Tuesday, May 10, 2005

4 legal writing textbooks

Over the last 13 years of teaching first-year legal writing, I've used four different texts; I'll mention them here, along with a fifth I like. Please note, though, that I teach a very basic course in Legal Research and Legal Writing, once given three credits and now given two. So what I like and what I feel justified in having my students buy are two different things. (Click on the book title to see the book on Amazon.com)
  1. Writing and Analysis in the Law by Shapo, Walter, & Fajans. This is an excellent book that is comprehensive and well written. It covers memos and briefs and other legal writing projects. The authors have many years of experience. I stopped using it only because I felt it was more comprehensive than I needed for my basic course.
  2. Legal Writing: Process, Analysis, and Organization by Edwards. This is another excellent book, and the first to take an overtly process-oriented approach to teaching legal writing. Again, though, the book was too much for my basic course. For a course that has more credits, I highly recommend it.

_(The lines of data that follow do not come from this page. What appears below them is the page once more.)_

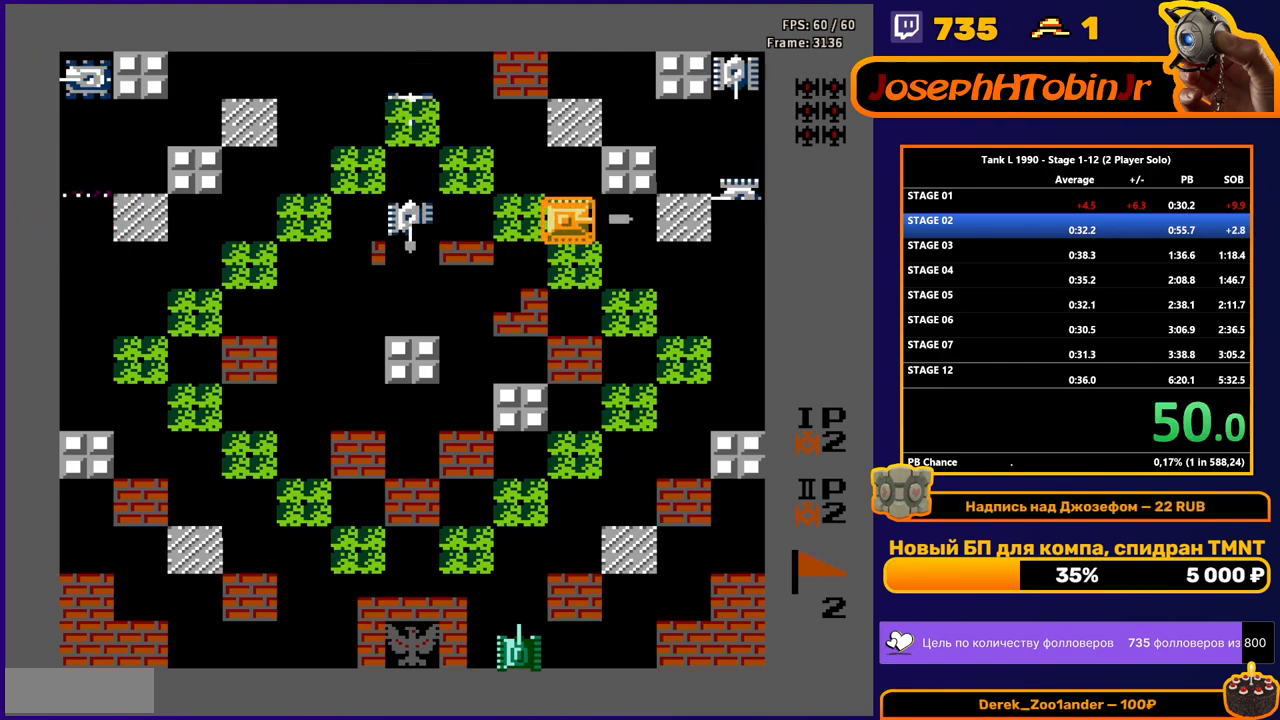
{"buttons": ["B", "DPAD_LEFT"], "events": [[250, "DPAD_RIGHT", "up"], [267, "B", "up"], [284, "DPAD_LEFT", "down"], [434, "B", "down"]]}
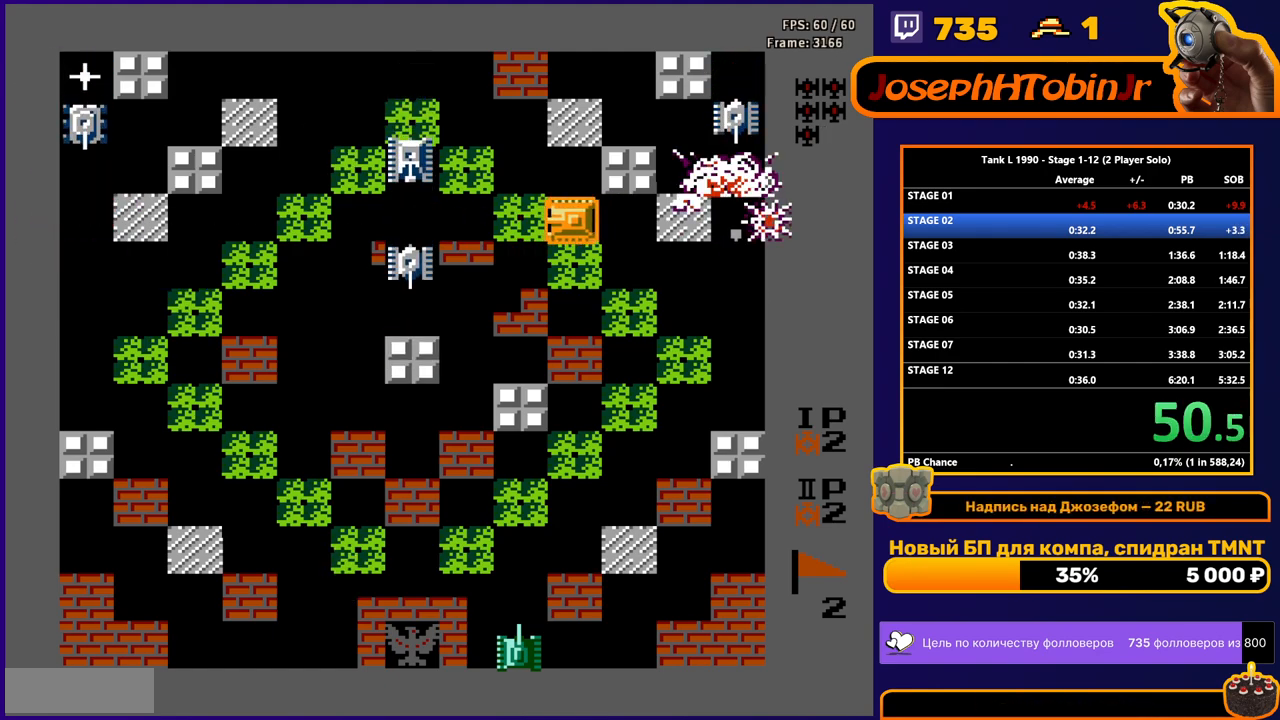
{"buttons": ["B", "DPAD_LEFT"], "events": [[217, "B", "up"], [418, "B", "down"]]}
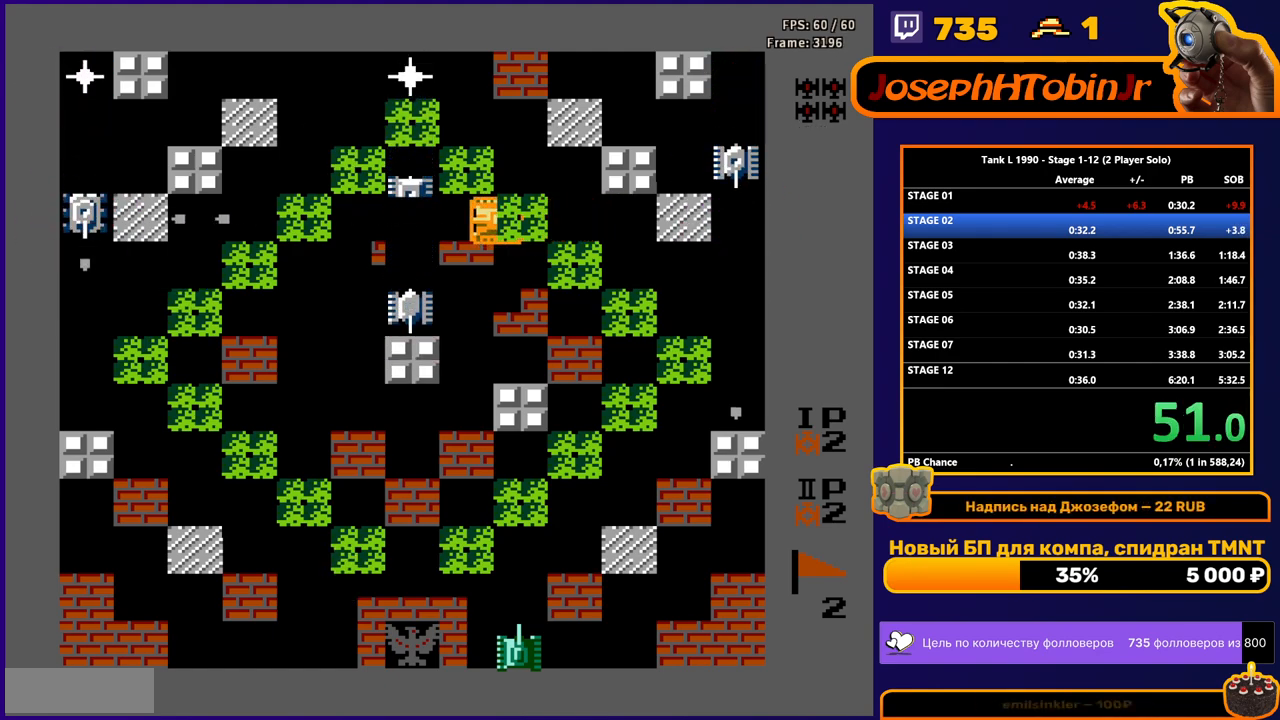
{"buttons": ["B", "DPAD_LEFT"], "events": [[234, "B", "up"], [384, "B", "down"]]}
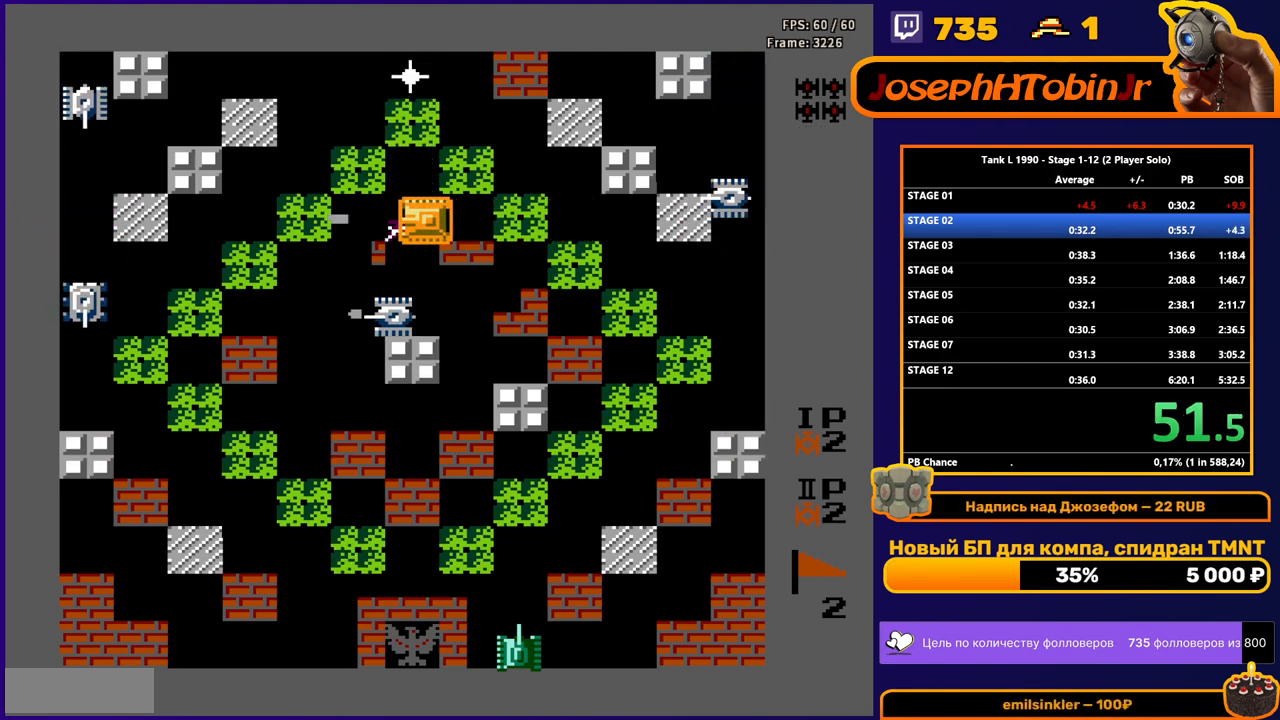
{"buttons": ["DPAD_LEFT"], "events": [[67, "B", "up"]]}
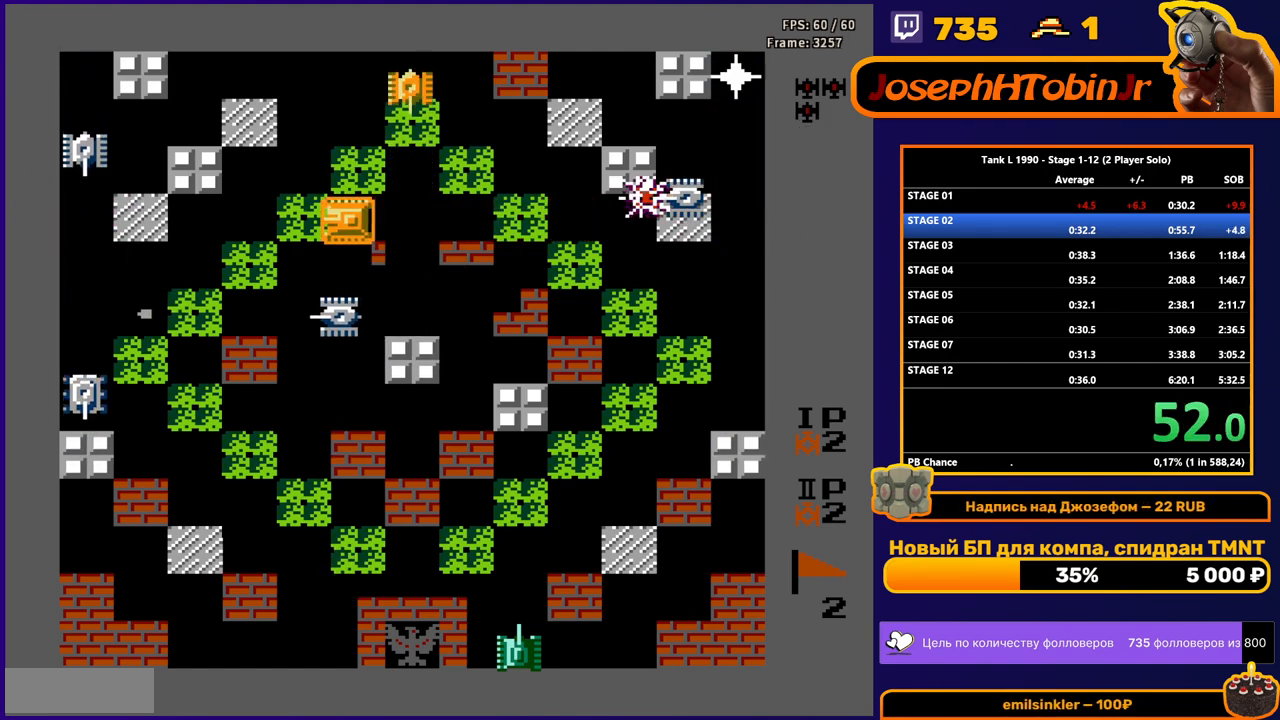
{"buttons": ["DPAD_LEFT"], "events": [[250, "B", "down"], [417, "B", "up"]]}
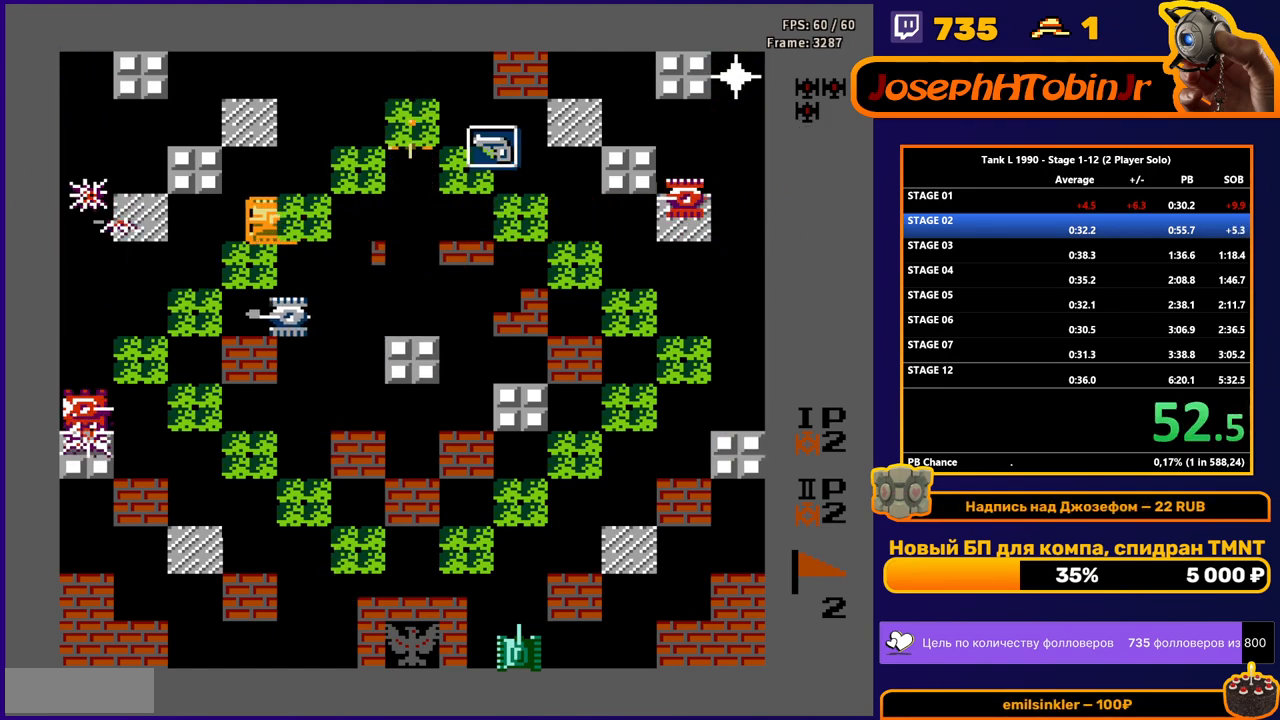
{"buttons": ["B", "DPAD_DOWN"], "events": [[101, "DPAD_DOWN", "down"], [101, "DPAD_LEFT", "up"], [134, "B", "down"]]}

  3. A Practical Guide to Legal Writing & Legal Method by Dernbach, Singleton, Wharton, & Rhutenberg. This is a very popular legal writing text, and although it needs to be updated (latest edition is 1994), it is still effective. It's basic, simple, clear, and practical. It is just about right for my course, and I used it for several years.
  4. The Lawyer's Craft: An Introduction to Legal Analysis, Writing, Research and Advocacy by Glaser, Lieberman, Ruescher, & Su. I've used this textbook for several years, too, and it fits my course fairly well. It covers oral reports, which I like (though other books do that, too), and it recommends multi-sentence questions presented, which no other book I know of does (get into the 21st century, please). It's also simple and clear, which I like. Plus it starts students out with a basic analytical writing exercise called the legal proof, which helps students build to a full legal analysis.
  5. Legal Reasoning and Legal Writing: Structure, Strategy, and Style by Neumann. If I had four, five, or six credits for my course, I'd probably use this book. It's thorough, detailed, thoughtful, and well written. It was used here at Texas for a few years before I arrived, and my colleagues and I used ideas and excerpts from it for several years after: the author explains things so thoroughly and insightfully. It's now out in a fifth edition that isn't on Amazon.com yet.
Do you have a favorite first-year legal writing text?